__EXERCISE INSTRUCTIONS__: For the material that follows, return exactly the lines from the one with "right wrist: (247, 256, 17)" through the one with "left hip: (297, 370, 2)", both ends included.

__GIVEN INFORMATION__:

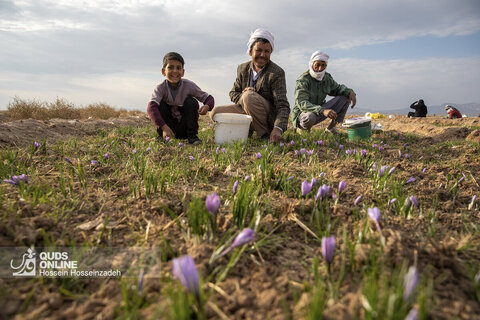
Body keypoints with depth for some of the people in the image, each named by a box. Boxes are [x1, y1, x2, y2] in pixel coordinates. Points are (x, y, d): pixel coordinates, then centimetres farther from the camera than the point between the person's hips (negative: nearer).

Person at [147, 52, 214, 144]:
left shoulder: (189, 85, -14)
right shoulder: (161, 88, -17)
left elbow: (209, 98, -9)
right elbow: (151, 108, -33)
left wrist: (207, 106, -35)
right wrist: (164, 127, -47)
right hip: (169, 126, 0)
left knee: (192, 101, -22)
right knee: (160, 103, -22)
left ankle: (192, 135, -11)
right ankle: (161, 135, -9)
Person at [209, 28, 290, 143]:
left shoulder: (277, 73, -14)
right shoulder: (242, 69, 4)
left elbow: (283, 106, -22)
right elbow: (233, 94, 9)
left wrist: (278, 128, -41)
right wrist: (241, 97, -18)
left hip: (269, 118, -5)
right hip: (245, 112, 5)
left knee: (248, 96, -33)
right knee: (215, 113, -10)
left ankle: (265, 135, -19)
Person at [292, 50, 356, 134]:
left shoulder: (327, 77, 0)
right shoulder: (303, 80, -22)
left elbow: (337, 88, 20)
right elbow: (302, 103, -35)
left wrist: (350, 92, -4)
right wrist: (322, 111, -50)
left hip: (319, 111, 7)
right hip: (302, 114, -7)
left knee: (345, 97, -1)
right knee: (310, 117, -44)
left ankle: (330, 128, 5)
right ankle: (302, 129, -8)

* * *

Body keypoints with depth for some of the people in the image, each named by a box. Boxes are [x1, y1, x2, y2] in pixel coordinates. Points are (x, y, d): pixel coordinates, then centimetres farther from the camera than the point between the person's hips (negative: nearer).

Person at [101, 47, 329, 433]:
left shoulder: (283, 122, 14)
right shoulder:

==

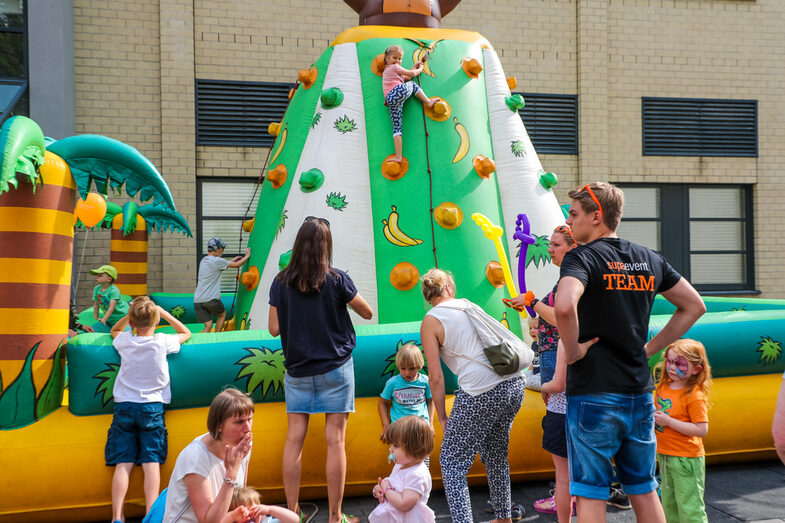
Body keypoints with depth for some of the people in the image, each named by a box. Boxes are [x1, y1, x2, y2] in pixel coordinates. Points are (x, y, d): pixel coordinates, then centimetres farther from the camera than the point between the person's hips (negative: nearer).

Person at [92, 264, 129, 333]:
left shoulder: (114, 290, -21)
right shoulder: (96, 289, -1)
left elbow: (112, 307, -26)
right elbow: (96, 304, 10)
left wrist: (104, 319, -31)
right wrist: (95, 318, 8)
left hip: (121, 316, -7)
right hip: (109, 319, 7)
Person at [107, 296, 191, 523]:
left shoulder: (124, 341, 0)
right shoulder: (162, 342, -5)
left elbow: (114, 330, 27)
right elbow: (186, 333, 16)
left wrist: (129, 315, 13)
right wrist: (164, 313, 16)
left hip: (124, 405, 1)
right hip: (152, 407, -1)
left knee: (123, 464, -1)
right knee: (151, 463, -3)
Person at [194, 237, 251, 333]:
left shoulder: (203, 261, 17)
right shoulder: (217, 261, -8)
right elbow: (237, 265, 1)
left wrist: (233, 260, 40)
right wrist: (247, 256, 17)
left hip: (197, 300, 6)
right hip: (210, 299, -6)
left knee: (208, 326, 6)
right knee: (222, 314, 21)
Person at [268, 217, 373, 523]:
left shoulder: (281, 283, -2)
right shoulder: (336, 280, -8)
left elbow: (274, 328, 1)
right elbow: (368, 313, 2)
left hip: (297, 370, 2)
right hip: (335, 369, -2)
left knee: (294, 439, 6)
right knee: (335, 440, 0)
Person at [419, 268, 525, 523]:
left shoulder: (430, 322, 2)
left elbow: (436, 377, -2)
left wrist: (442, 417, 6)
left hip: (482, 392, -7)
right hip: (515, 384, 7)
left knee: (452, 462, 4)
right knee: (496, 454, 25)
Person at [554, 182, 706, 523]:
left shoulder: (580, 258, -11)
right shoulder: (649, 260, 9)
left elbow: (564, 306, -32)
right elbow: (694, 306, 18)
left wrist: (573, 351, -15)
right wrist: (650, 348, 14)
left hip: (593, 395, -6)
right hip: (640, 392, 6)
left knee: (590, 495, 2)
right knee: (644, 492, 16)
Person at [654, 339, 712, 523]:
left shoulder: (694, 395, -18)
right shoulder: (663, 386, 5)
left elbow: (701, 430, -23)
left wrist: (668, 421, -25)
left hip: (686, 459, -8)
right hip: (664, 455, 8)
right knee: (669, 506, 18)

__OUTPUT FOR THIS TASK__:
right wrist: (247, 256, 17)
left hip: (197, 300, 6)
right hip: (210, 299, -6)
left knee: (208, 326, 6)
right knee: (222, 314, 21)
Person at [268, 217, 373, 523]:
left shoulder: (281, 283, -2)
right shoulder: (336, 280, -8)
left elbow: (274, 328, 1)
right elbow: (368, 313, 2)
left hip: (297, 370, 2)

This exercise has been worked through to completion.